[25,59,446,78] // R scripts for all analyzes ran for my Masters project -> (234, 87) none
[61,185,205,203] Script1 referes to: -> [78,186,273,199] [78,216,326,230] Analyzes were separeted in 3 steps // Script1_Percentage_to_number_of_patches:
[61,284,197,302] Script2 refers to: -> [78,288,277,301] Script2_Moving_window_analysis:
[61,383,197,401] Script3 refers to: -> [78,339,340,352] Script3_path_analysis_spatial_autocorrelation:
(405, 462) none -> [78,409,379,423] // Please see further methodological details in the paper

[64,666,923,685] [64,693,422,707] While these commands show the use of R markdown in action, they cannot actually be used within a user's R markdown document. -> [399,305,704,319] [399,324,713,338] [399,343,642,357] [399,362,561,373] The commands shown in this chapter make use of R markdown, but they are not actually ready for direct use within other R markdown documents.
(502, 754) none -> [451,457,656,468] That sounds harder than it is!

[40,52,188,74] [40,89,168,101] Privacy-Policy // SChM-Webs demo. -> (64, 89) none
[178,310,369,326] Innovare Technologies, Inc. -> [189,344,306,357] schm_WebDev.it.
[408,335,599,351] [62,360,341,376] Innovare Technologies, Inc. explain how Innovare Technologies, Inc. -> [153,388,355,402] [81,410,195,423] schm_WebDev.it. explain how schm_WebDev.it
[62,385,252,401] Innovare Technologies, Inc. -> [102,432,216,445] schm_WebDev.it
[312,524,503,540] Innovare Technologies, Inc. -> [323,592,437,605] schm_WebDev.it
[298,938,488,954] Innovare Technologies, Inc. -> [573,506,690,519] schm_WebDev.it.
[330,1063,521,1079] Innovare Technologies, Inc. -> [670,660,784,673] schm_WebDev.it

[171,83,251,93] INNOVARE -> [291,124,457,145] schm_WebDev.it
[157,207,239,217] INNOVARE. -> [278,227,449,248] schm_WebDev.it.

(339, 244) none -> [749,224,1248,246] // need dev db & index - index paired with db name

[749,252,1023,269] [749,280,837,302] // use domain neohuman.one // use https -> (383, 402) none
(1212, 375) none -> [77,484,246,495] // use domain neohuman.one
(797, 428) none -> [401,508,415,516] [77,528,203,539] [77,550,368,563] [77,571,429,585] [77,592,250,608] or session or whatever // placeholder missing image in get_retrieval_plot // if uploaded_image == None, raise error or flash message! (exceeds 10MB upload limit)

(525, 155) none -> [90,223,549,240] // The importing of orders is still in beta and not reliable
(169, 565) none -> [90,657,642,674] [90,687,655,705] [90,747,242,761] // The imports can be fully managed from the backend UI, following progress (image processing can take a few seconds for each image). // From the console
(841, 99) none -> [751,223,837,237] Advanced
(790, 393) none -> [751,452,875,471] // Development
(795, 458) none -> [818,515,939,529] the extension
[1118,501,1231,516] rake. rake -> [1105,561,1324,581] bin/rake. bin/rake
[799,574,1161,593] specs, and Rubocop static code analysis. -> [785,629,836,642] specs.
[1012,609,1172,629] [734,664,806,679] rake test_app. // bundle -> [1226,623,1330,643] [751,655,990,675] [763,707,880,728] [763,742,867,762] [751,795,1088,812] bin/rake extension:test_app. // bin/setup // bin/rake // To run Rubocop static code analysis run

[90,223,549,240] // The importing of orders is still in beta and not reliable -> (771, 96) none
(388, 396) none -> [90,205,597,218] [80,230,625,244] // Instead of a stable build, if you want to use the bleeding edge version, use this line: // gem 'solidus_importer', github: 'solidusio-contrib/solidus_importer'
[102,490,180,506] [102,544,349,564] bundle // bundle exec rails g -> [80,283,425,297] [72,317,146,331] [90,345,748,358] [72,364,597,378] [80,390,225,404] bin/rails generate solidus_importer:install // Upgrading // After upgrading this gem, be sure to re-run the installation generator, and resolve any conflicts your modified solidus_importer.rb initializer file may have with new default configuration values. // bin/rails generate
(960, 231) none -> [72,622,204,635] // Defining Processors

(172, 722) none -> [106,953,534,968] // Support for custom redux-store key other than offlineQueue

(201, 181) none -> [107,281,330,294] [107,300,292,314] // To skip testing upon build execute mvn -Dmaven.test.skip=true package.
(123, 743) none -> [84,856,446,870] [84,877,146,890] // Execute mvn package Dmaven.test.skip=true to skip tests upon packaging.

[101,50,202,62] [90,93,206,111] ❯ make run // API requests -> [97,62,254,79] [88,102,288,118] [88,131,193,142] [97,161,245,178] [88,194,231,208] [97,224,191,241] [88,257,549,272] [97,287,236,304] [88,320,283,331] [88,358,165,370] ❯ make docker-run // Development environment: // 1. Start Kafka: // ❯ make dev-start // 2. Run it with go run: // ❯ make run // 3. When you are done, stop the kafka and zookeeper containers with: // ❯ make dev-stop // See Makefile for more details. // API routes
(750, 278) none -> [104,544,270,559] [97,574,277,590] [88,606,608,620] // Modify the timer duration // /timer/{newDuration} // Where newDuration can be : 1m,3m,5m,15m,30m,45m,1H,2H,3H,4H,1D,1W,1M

- _Exercise brief_
Please output the records shown above, with every character intact.

- _Your response_
[25,59,446,78] // R scripts for all analyzes ran for my Masters project -> (234, 87) none
[61,185,205,203] Script1 referes to: -> [78,186,273,199] [78,216,326,230] Analyzes were separeted in 3 steps // Script1_Percentage_to_number_of_patches:
[61,284,197,302] Script2 refers to: -> [78,288,277,301] Script2_Moving_window_analysis:
[61,383,197,401] Script3 refers to: -> [78,339,340,352] Script3_path_analysis_spatial_autocorrelation:
(405, 462) none -> [78,409,379,423] // Please see further methodological details in the paper

[64,666,923,685] [64,693,422,707] While these commands show the use of R markdown in action, they cannot actually be used within a user's R markdown document. -> [399,305,704,319] [399,324,713,338] [399,343,642,357] [399,362,561,373] The commands shown in this chapter make use of R markdown, but they are not actually ready for direct use within other R markdown documents.
(502, 754) none -> [451,457,656,468] That sounds harder than it is!

[40,52,188,74] [40,89,168,101] Privacy-Policy // SChM-Webs demo. -> (64, 89) none
[178,310,369,326] Innovare Technologies, Inc. -> [189,344,306,357] schm_WebDev.it.
[408,335,599,351] [62,360,341,376] Innovare Technologies, Inc. explain how Innovare Technologies, Inc. -> [153,388,355,402] [81,410,195,423] schm_WebDev.it. explain how schm_WebDev.it
[62,385,252,401] Innovare Technologies, Inc. -> [102,432,216,445] schm_WebDev.it
[312,524,503,540] Innovare Technologies, Inc. -> [323,592,437,605] schm_WebDev.it
[298,938,488,954] Innovare Technologies, Inc. -> [573,506,690,519] schm_WebDev.it.
[330,1063,521,1079] Innovare Technologies, Inc. -> [670,660,784,673] schm_WebDev.it

[171,83,251,93] INNOVARE -> [291,124,457,145] schm_WebDev.it
[157,207,239,217] INNOVARE. -> [278,227,449,248] schm_WebDev.it.

(339, 244) none -> [749,224,1248,246] // need dev db & index - index paired with db name

[749,252,1023,269] [749,280,837,302] // use domain neohuman.one // use https -> (383, 402) none
(1212, 375) none -> [77,484,246,495] // use domain neohuman.one
(797, 428) none -> [401,508,415,516] [77,528,203,539] [77,550,368,563] [77,571,429,585] [77,592,250,608] or session or whatever // placeholder missing image in get_retrieval_plot // if uploaded_image == None, raise error or flash message! (exceeds 10MB upload limit)

(525, 155) none -> [90,223,549,240] // The importing of orders is still in beta and not reliable
(169, 565) none -> [90,657,642,674] [90,687,655,705] [90,747,242,761] // The imports can be fully managed from the backend UI, following progress (image processing can take a few seconds for each image). // From the console
(841, 99) none -> [751,223,837,237] Advanced
(790, 393) none -> [751,452,875,471] // Development
(795, 458) none -> [818,515,939,529] the extension
[1118,501,1231,516] rake. rake -> [1105,561,1324,581] bin/rake. bin/rake
[799,574,1161,593] specs, and Rubocop static code analysis. -> [785,629,836,642] specs.
[1012,609,1172,629] [734,664,806,679] rake test_app. // bundle -> [1226,623,1330,643] [751,655,990,675] [763,707,880,728] [763,742,867,762] [751,795,1088,812] bin/rake extension:test_app. // bin/setup // bin/rake // To run Rubocop static code analysis run

[90,223,549,240] // The importing of orders is still in beta and not reliable -> (771, 96) none
(388, 396) none -> [90,205,597,218] [80,230,625,244] // Instead of a stable build, if you want to use the bleeding edge version, use this line: // gem 'solidus_importer', github: 'solidusio-contrib/solidus_importer'
[102,490,180,506] [102,544,349,564] bundle // bundle exec rails g -> [80,283,425,297] [72,317,146,331] [90,345,748,358] [72,364,597,378] [80,390,225,404] bin/rails generate solidus_importer:install // Upgrading // After upgrading this gem, be sure to re-run the installation generator, and resolve any conflicts your modified solidus_importer.rb initializer file may have with new default configuration values. // bin/rails generate
(960, 231) none -> [72,622,204,635] // Defining Processors

(172, 722) none -> [106,953,534,968] // Support for custom redux-store key other than offlineQueue

(201, 181) none -> [107,281,330,294] [107,300,292,314] // To skip testing upon build execute mvn -Dmaven.test.skip=true package.
(123, 743) none -> [84,856,446,870] [84,877,146,890] // Execute mvn package Dmaven.test.skip=true to skip tests upon packaging.

[101,50,202,62] [90,93,206,111] ❯ make run // API requests -> [97,62,254,79] [88,102,288,118] [88,131,193,142] [97,161,245,178] [88,194,231,208] [97,224,191,241] [88,257,549,272] [97,287,236,304] [88,320,283,331] [88,358,165,370] ❯ make docker-run // Development environment: // 1. Start Kafka: // ❯ make dev-start // 2. Run it with go run: // ❯ make run // 3. When you are done, stop the kafka and zookeeper containers with: // ❯ make dev-stop // See Makefile for more details. // API routes
(750, 278) none -> [104,544,270,559] [97,574,277,590] [88,606,608,620] // Modify the timer duration // /timer/{newDuration} // Where newDuration can be : 1m,3m,5m,15m,30m,45m,1H,2H,3H,4H,1D,1W,1M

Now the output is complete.